*Your task*. Of all the lines in the records below, copy only those that contain the string "scroll".

*Material supplied*.

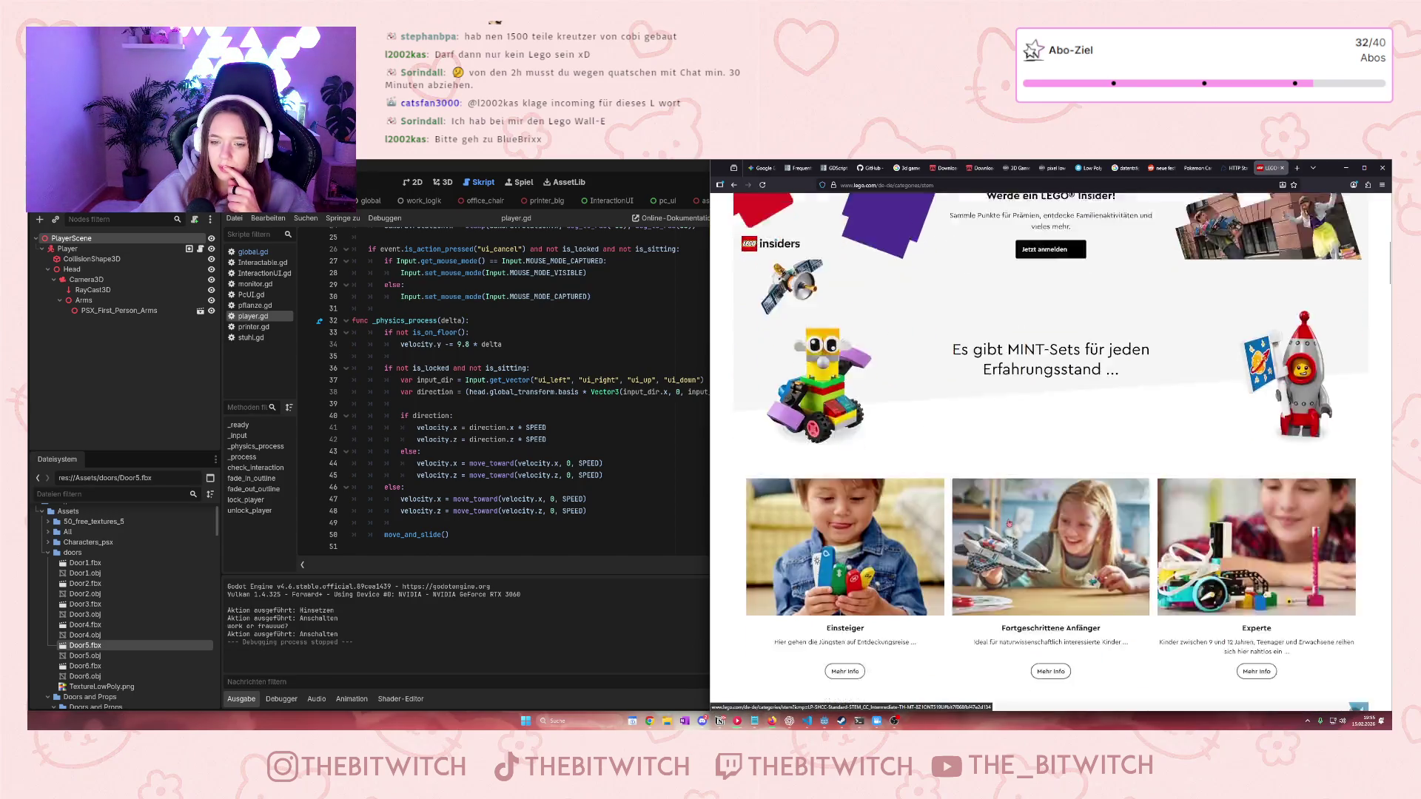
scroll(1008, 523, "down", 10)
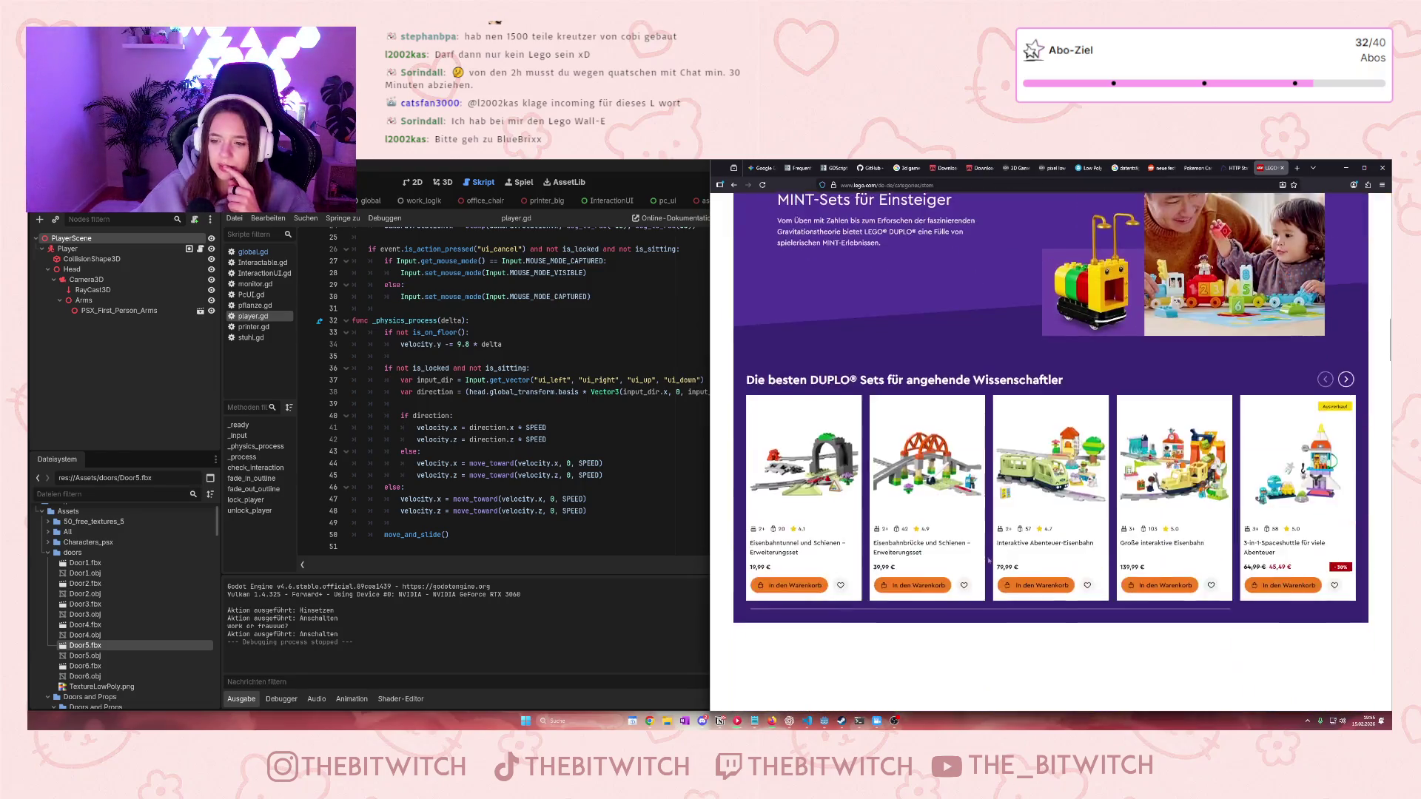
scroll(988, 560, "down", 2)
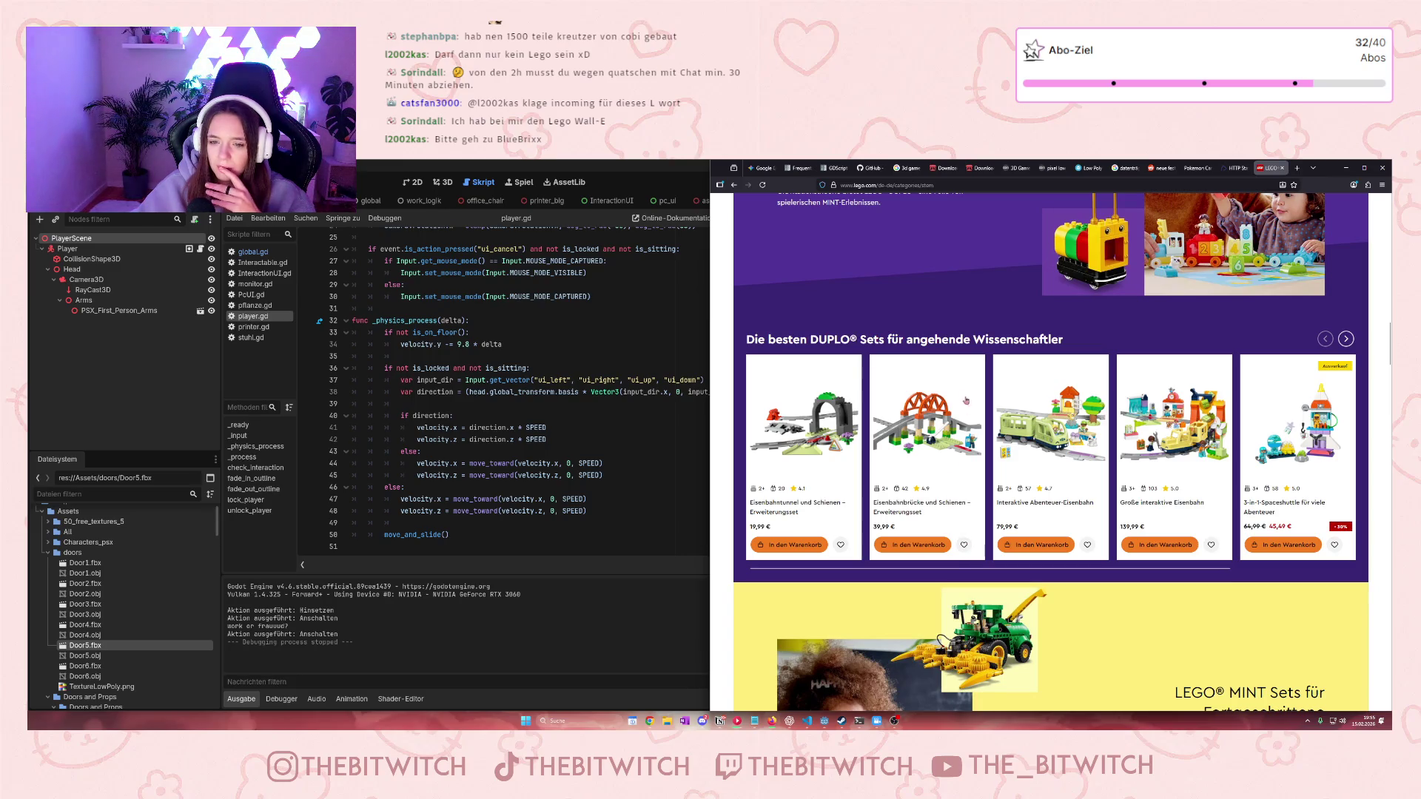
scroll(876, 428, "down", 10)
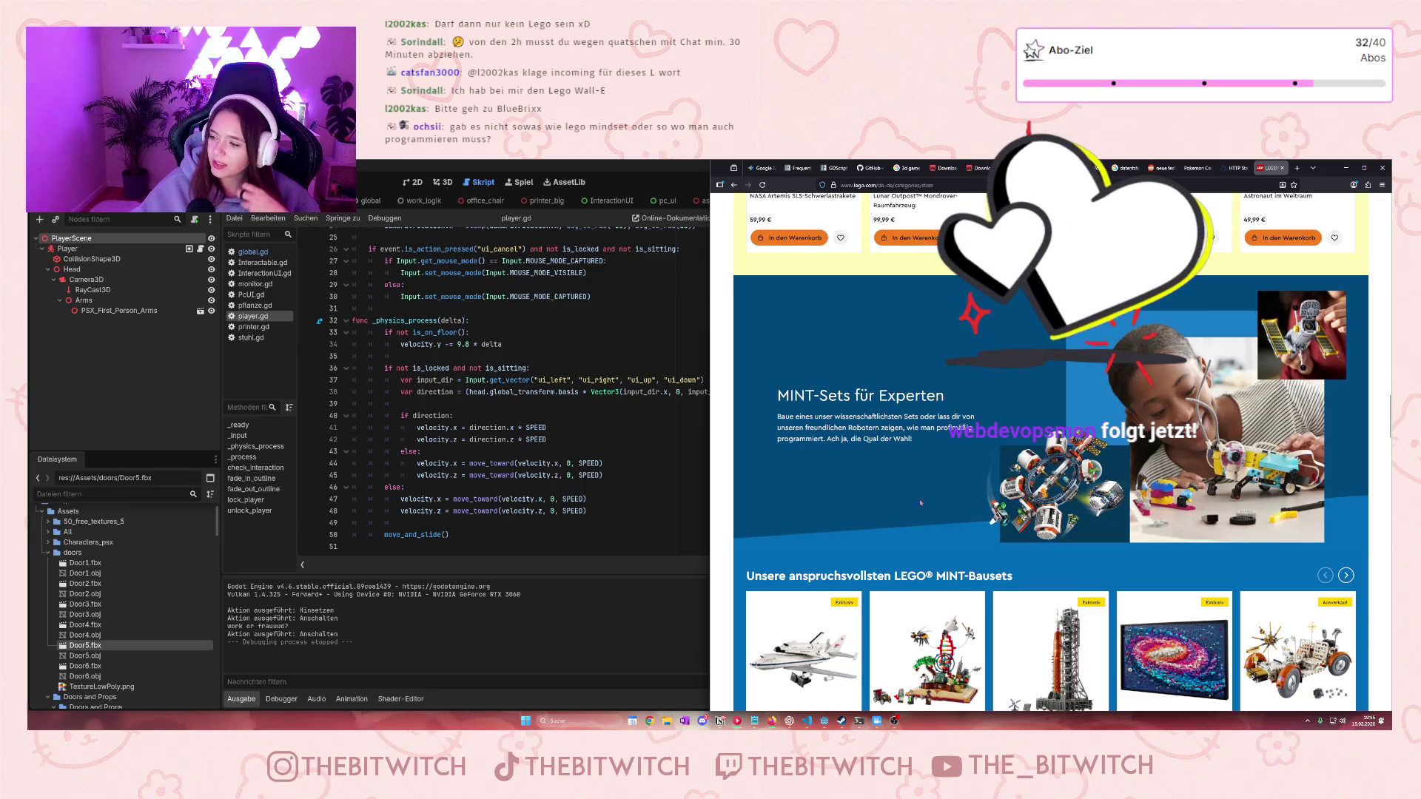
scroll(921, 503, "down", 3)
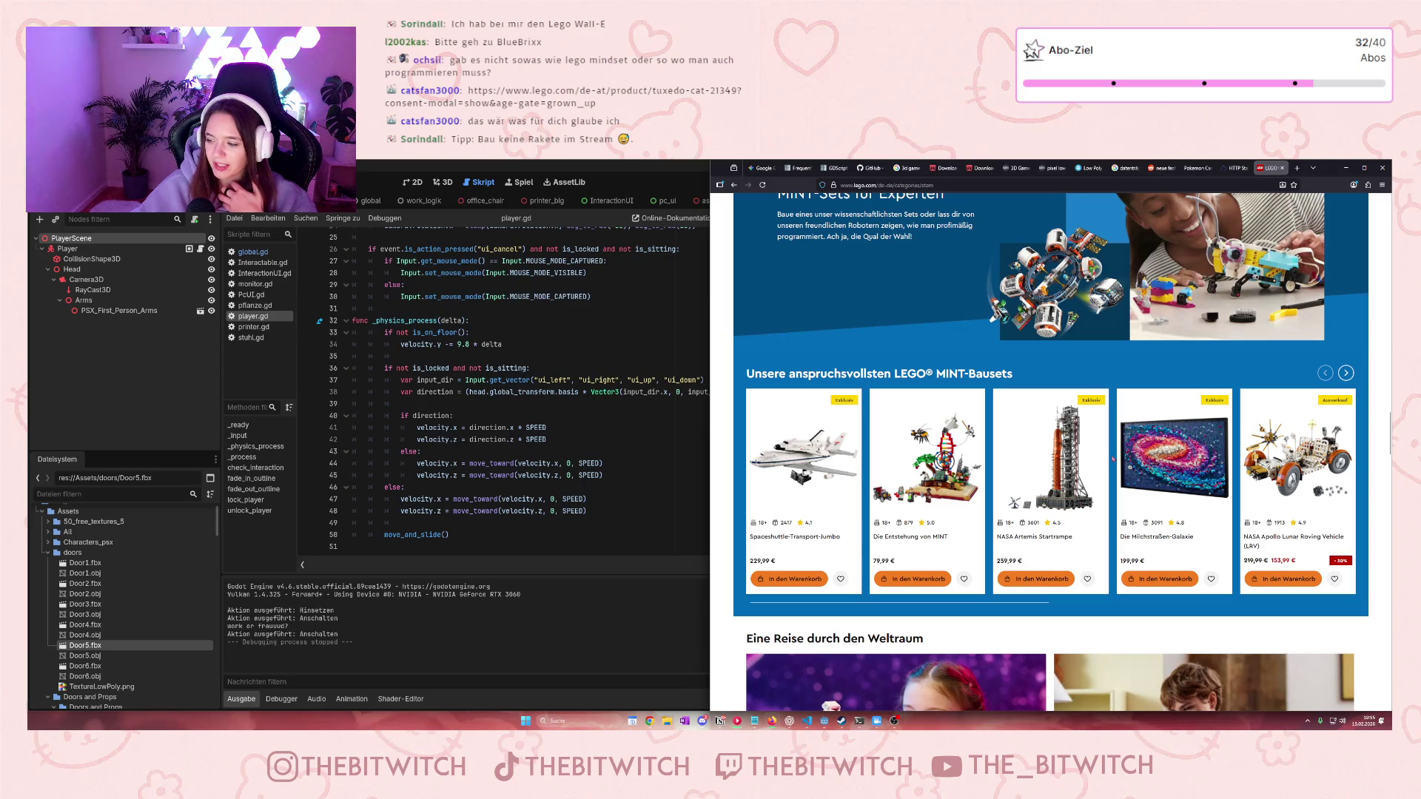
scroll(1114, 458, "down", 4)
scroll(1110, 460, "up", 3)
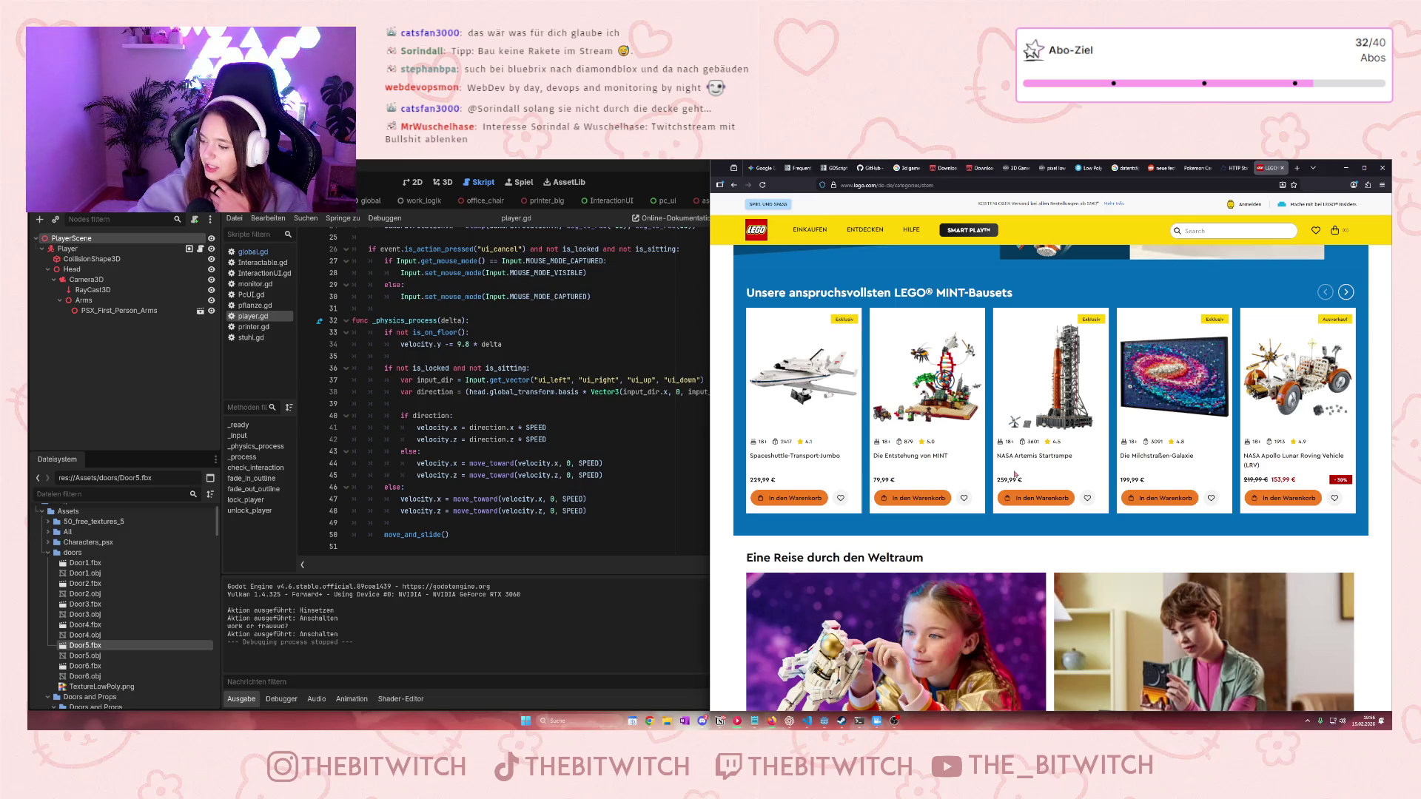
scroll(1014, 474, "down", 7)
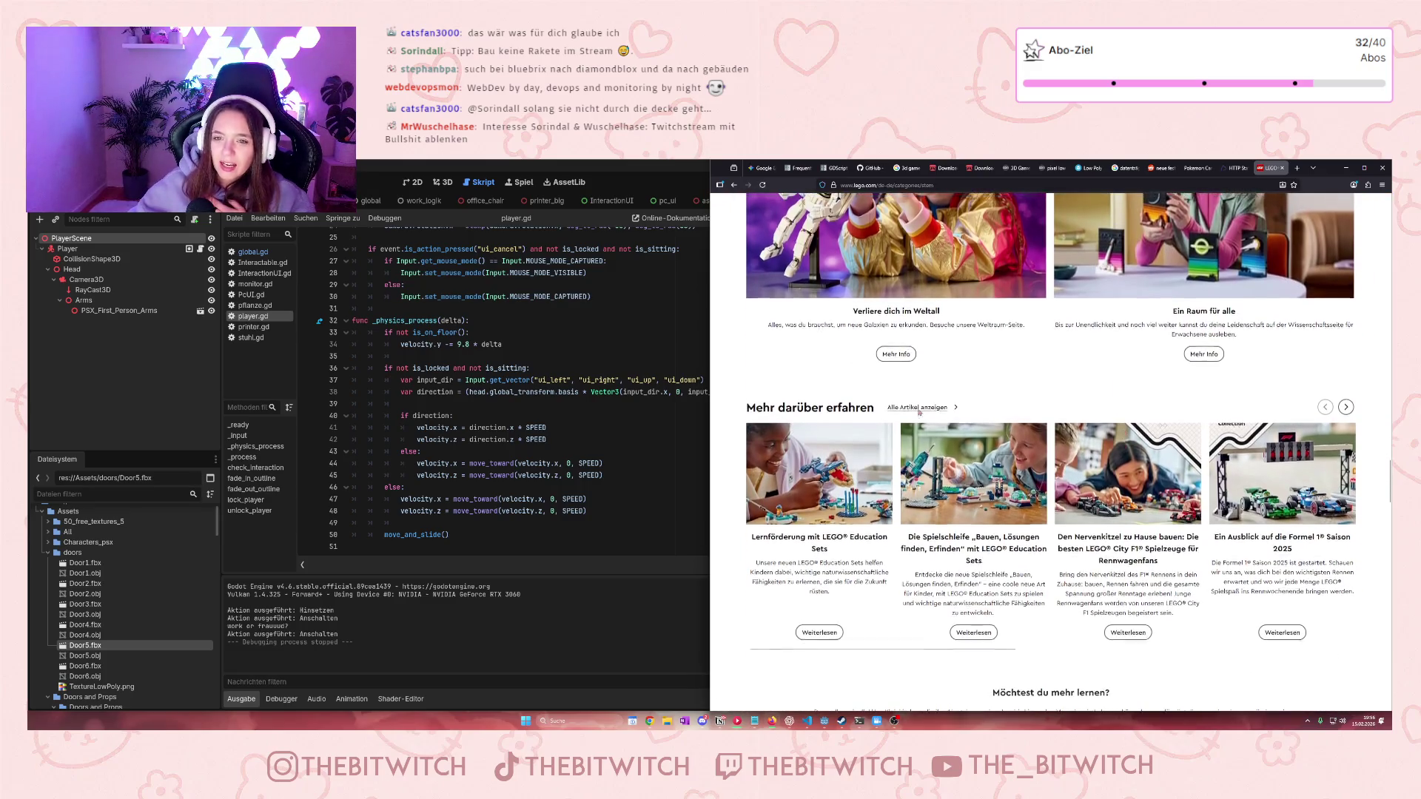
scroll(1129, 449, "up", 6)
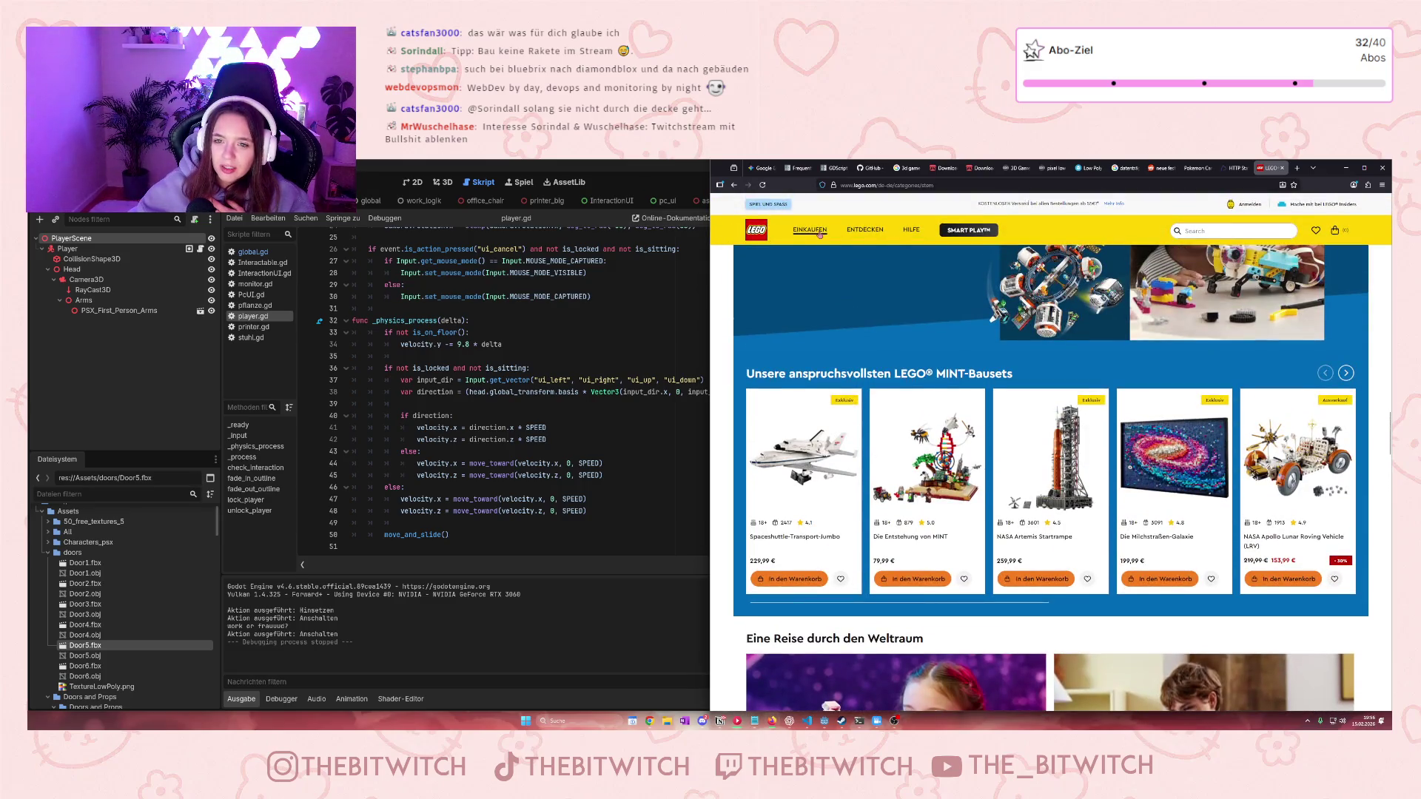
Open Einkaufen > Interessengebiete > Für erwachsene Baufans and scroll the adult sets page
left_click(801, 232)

*Response area*.
scroll(1008, 523, "down", 10)
scroll(988, 560, "down", 2)
scroll(876, 428, "down", 10)
scroll(921, 503, "down", 3)
scroll(1114, 458, "down", 4)
scroll(1110, 460, "up", 3)
scroll(1014, 474, "down", 7)
scroll(1129, 449, "up", 6)
Open Einkaufen > Interessengebiete > Für erwachsene Baufans and scroll the adult sets page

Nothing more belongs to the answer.